Exercise: Rewrite the entries below with "scientific name" changed to "species name" and every other line kept the same. Leave the pictures out.

Data supplied:
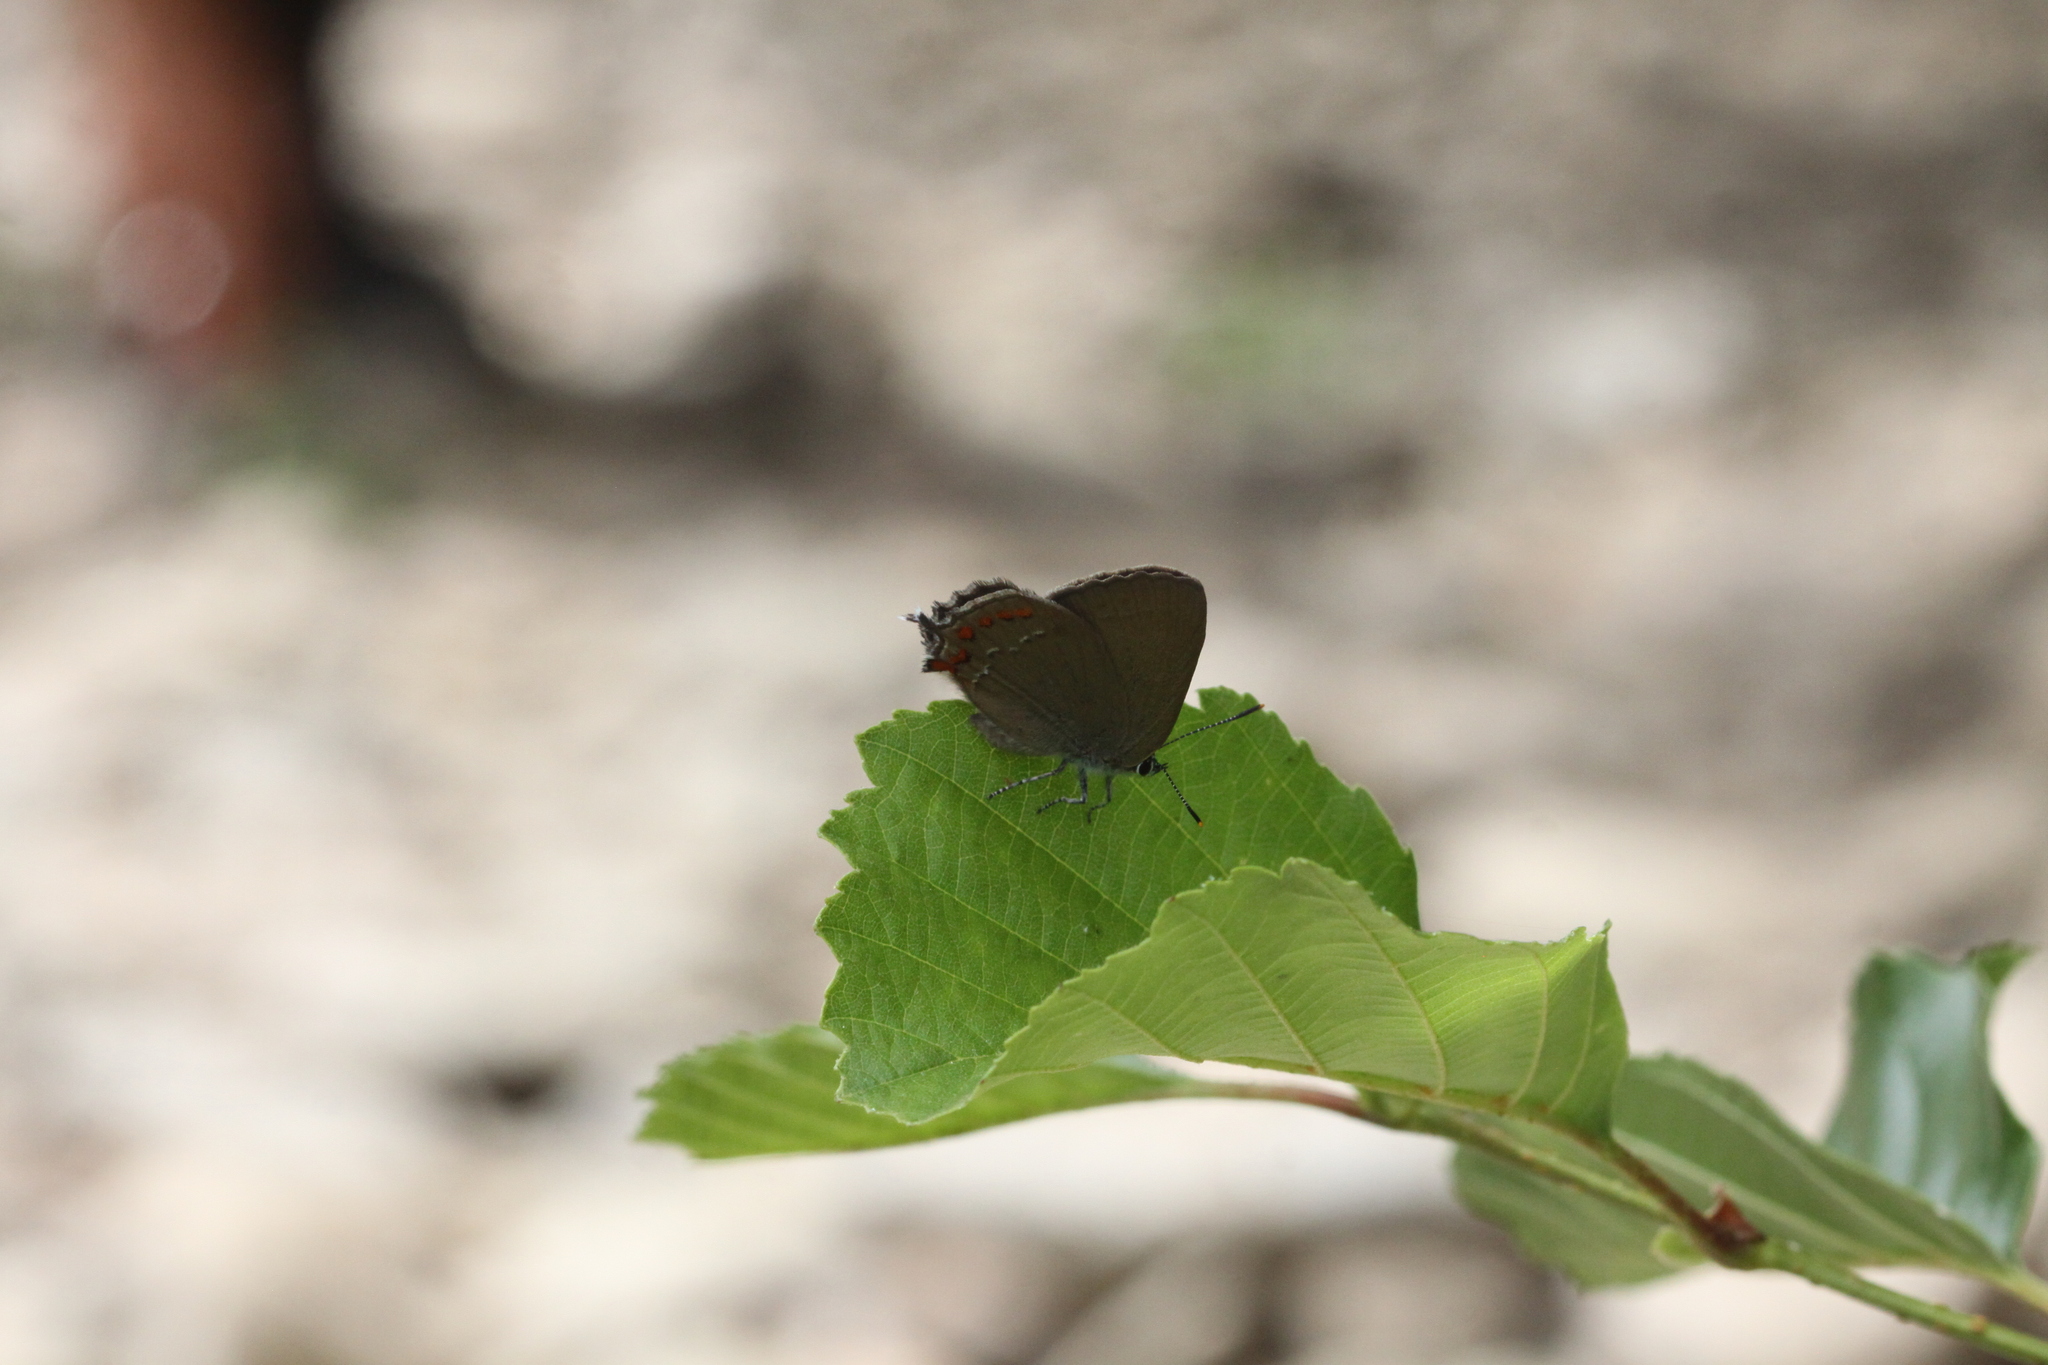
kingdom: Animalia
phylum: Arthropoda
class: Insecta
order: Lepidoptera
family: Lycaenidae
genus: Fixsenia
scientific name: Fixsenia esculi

Correct result:
kingdom: Animalia
phylum: Arthropoda
class: Insecta
order: Lepidoptera
family: Lycaenidae
genus: Fixsenia
species name: Fixsenia esculi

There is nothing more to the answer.